Paris, le mardi 9 décembre 2008 – S’il faudra attendre encore quelques mois pour savoir si la loi Hopital patients santé territoire (HPST) portée par Roselyne Bachelot sera un réel moteur du développement des coopérations entre professionnels de santé, une étude menée par l’Institut de recherche et documentation en économie de la santé (IRDES), publiée en novembre, tend à confirmer l’efficacité de ces collaborations actives entre médecins et infirmières.
Le dispositif ASALEE (Action de Santé Libérale en Equipe) a été mis en place en 2004 dans le département des Deux Sèvres. Il s’agit pour les infirmières salariées de l’association d’intervenir dans deux ou trois cabinets de médecins généralistes, afin d’assurer dans certains cas spécifiques les consultations d’éducation thérapeutique, ou de procéder au dépistage de facteurs de risque ou encore de participer aux campagnes de dépistage collectif. Concernant initialement trois cabinets (associant douze médecins généralistes) dans lesquels intervenaient trois infirmières, ASALEE emploie désormais huit infirmières partagées dans 18 cabinets (soit 41 omnipraticiens).
Les enjeux de l’étude
Afin d’évaluer l’efficacité d’ASALEE, les chercheurs de l’IRDES se sont concentrés sur la question particulière de la prise en charge des patients diabétiques de type 2. Dans ce domaine, les infirmières de l’association assurent d’une part « la gestion des données et la mise en place de rappels informatiques » à destination des praticiens et d’autre part, après proposition du médecin au patient, une consultation d’éducation thérapeutique, qui concerne de fait 44 % des patients.

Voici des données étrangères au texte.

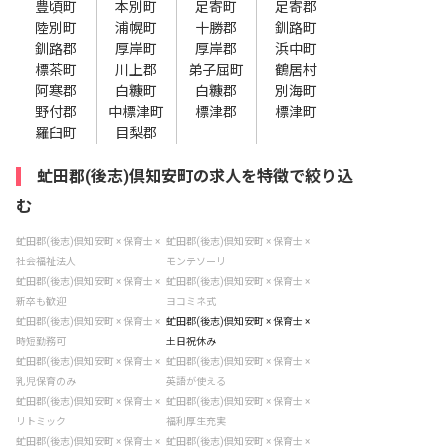
豊頃町
本別町
足寄町
足寄郡
陸別町
浦幌町
十勝郡
釧路町
釧路郡
厚岸町
厚岸郡
浜中町
標茶町
川上郡
弟子屈町
鶴居村
阿寒郡
白糠町
白糠郡
別海町
野付郡
中標津町
標津郡
標津町
羅臼町
目梨郡
虻田郡(後志)倶知安町の求人を特徴で絞り込
む
虻田郡(後志)倶知安町 × 保育士 ×
虻田郡(後志)倶知安町 × 保育士 ×
社会福祉法人
モンテソーリ
虻田郡(後志)倶知安町 × 保育士 ×
虻田郡(後志)倶知安町 × 保育士 ×
新卒も歓迎
ヨコミネ式
虻田郡(後志)倶知安町 × 保育士 ×
虻田郡(後志)倶知安町 × 保育士 ×
時短勤務可
土日祝休み
虻田郡(後志)倶知安町 × 保育士 ×
虻田郡(後志)倶知安町 × 保育士 ×
乳児保育のみ
英語が使える
虻田郡(後志)倶知安町 × 保育士 ×
虻田郡(後志)倶知安町 × 保育士 ×
リトミック
福利厚生充実
虻田郡(後志)倶知安町 × 保育士 ×
虻田郡(後志)倶知安町 × 保育士 ×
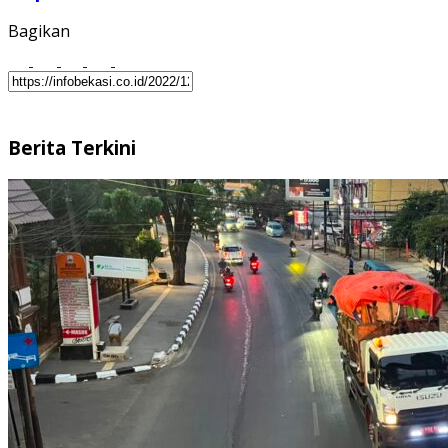
Bagikan
Berita Terkini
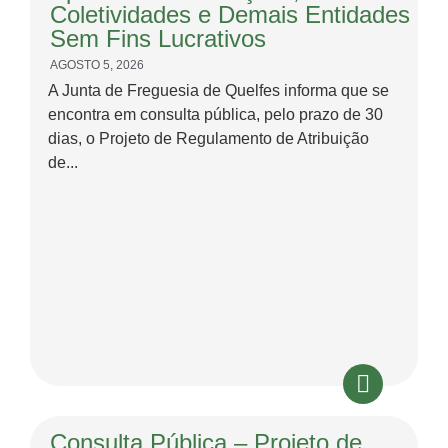
Coletividades e Demais Entidades
Sem Fins Lucrativos
AGOSTO 5, 2026
A Junta de Freguesia de Quelfes informa que se
encontra em consulta pública, pelo prazo de 30
dias, o Projeto de Regulamento de Atribuição
de...
Consulta Pública – Projeto de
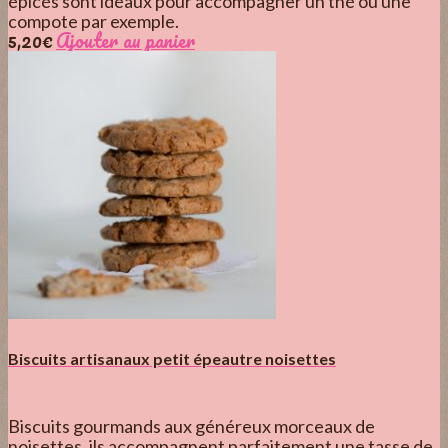
épicés sont idéaux pour accompagner un thé ou une
compote par exemple.
5,20
€
Ajouter au panier
Biscuits artisanaux petit épeautre noisettes
Biscuits gourmands aux généreux morceaux de
noisettes, ils accompagnent parfaitement une tasse de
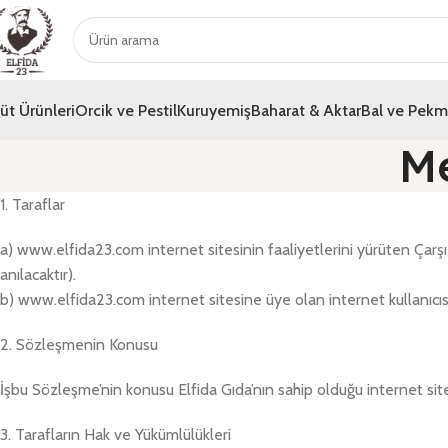
üt Ürünleri
Orcik ve Pestil
Kuruyemiş
Baharat & Aktar
Bal ve Pek
Me
1. Taraflar
a) www.elfida23.com internet sitesinin faaliyetlerini yürüten Çarş
anılacaktır).
b) www.elfida23.com internet sitesine üye olan internet kullanıcıs
2. Sözleşmenin Konusu
İşbu Sözleşme’nin konusu Elfida Gıda’nın sahip olduğu internet si
3. Tarafların Hak ve Yükümlülükleri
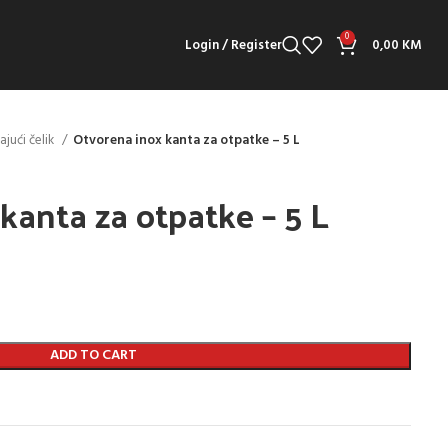
0
Login / Register
0,00
KM
jući čelik
Otvorena inox kanta za otpatke – 5 L
kanta za otpatke – 5 L
ADD TO CART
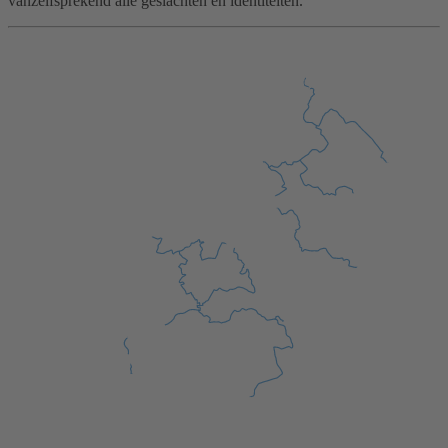
vanzelfsprekend alle geslachten en identiteiten.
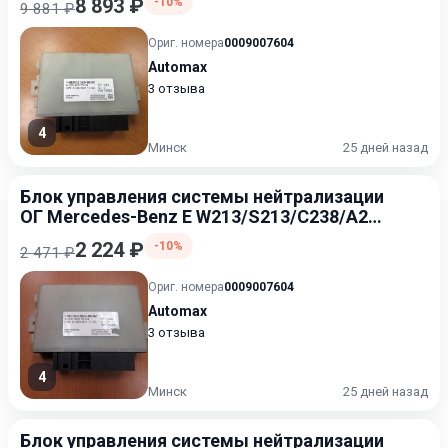
8 893 ₽
-10%
9 881 ₽
Ориг. номера
0009007604
Automax
3 отзыва
4
Минск
25 дней назад
Блок управления системы нейтрализации
ОГ Mercedes-Benz E W213/S213/C238/A238
2016-2021
2 224 ₽
-10%
2 471 ₽
Ориг. номера
0009007604
Automax
3 отзыва
4
Минск
25 дней назад
Блок управления системы нейтрализации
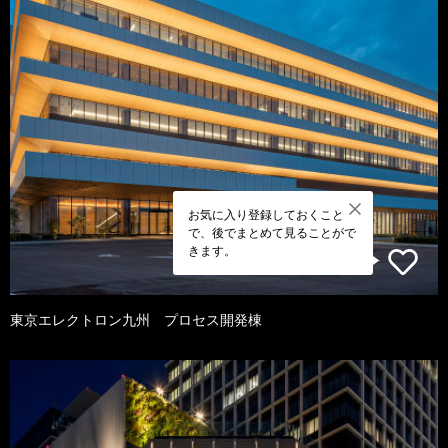
お気に入り登録しておくこと
で、後でまとめて見ることがで
きます。
東京エレクトロン九州 プロセス開発棟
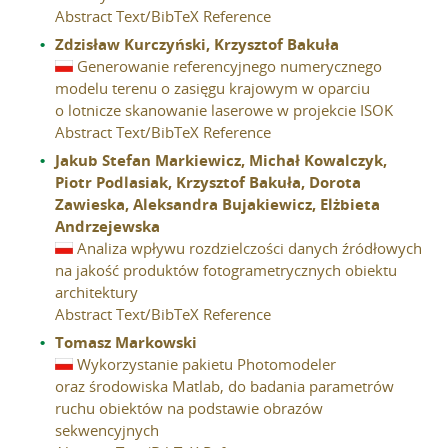
Abstract
Text/BibTeX Reference
Zdzisław Kurczyński, Krzysztof Bakuła
Generowanie referencyjnego numerycznego
modelu terenu o zasięgu krajowym w oparciu
o lotnicze skanowanie laserowe w projekcie ISOK
Abstract
Text/BibTeX Reference
Jakub Stefan Markiewicz, Michał Kowalczyk,
Piotr Podlasiak, Krzysztof Bakuła, Dorota
Zawieska, Aleksandra Bujakiewicz, Elżbieta
Andrzejewska
Analiza wpływu rozdzielczości danych źródłowych
na jakość produktów fotogrametrycznych obiektu
architektury
Abstract
Text/BibTeX Reference
Tomasz Markowski
Wykorzystanie pakietu Photomodeler
oraz środowiska Matlab, do badania parametrów
ruchu obiektów na podstawie obrazów
sekwencyjnych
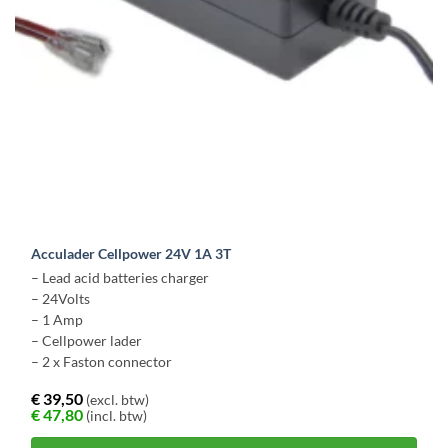
Acculader Cellpower 24V 1A 3T
– Lead acid batteries charger
– 24Volts
– 1 Amp
– Cellpower lader
– 2 x Faston connector
€
39,50
(excl. btw)
€
47,80
(incl. btw)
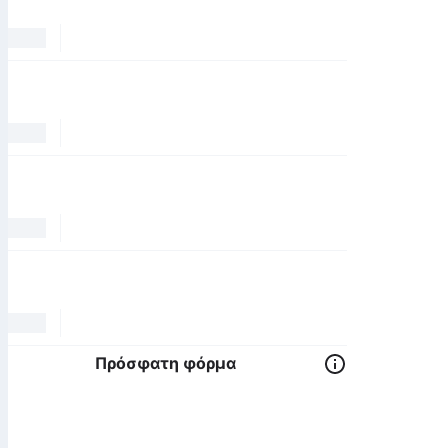
Πρόσφατη φόρμα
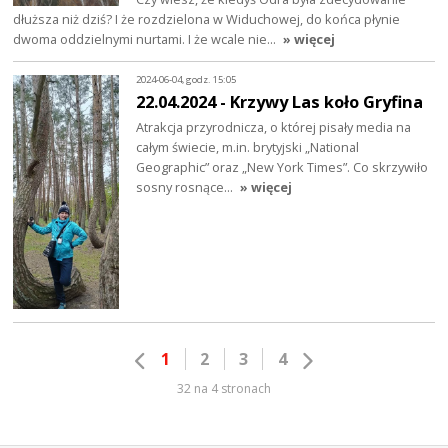
dłuższa niż dziś? I że rozdzielona w Widuchowej, do końca płynie
dwoma oddzielnymi nurtami. I że wcale nie…
» więcej
2024-06-04, godz. 15:05
22.04.2024 - Krzywy Las koło Gryfina
Atrakcja przyrodnicza, o której pisały media na
całym świecie, m.in. brytyjski „National
Geographic” oraz „New York Times”. Co skrzywiło
sosny rosnące…
» więcej
1
2
3
4
32 na 4 stronach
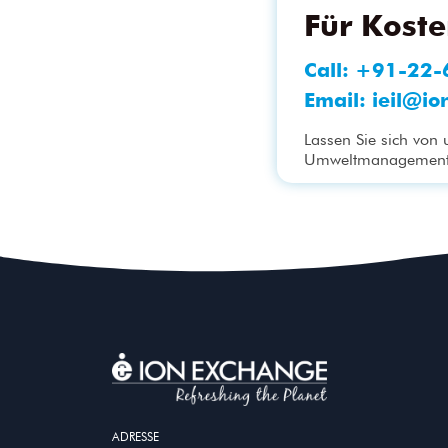
Für Kost
Call:
+91-22-
Email:
ieil@io
Lassen Sie sich von
Umweltmanagementp
ADRESSE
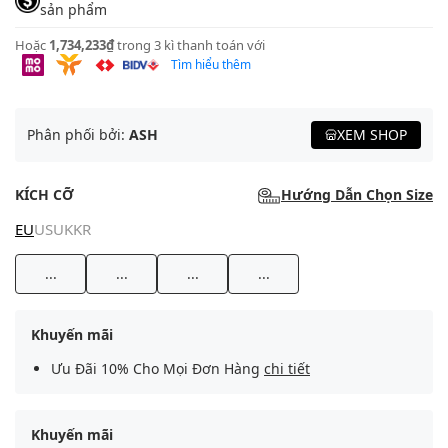
sản phẩm
Hoặc
1,734,233₫
trong 3 kì thanh toán với
Tìm hiểu thêm
Phân phối bởi:
ASH
XEM SHOP
KÍCH CỠ
Hướng Dẫn Chọn Size
EU
US
UK
KR
...
...
...
...
Khuyến mãi
Ưu Đãi 10% Cho Mọi Đơn Hàng
chi tiết
Khuyến mãi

Afin de déterminer les avantages d’un dispositif tel qu’ASALEE par rapport à un suivi classique, les experts de l’IRDES ont non seulement analysé la prise en charge des malades dans le temps (au cours de deux années consécutives) mais l’ont également comparée à celle d’autres patients. Par ailleurs, leurs principaux critères d’évaluation auront été l’équilibre glycémique marqué par le taux d’HbA1c et le nombre d’examens de contrôles réalisés en se référant aux recommandations de la Haute autorité de santé (HAS). L’IRDES aura complété cette analyse d’une évaluation des coûts.
La consultation d’éducation thérapeutique ça paye !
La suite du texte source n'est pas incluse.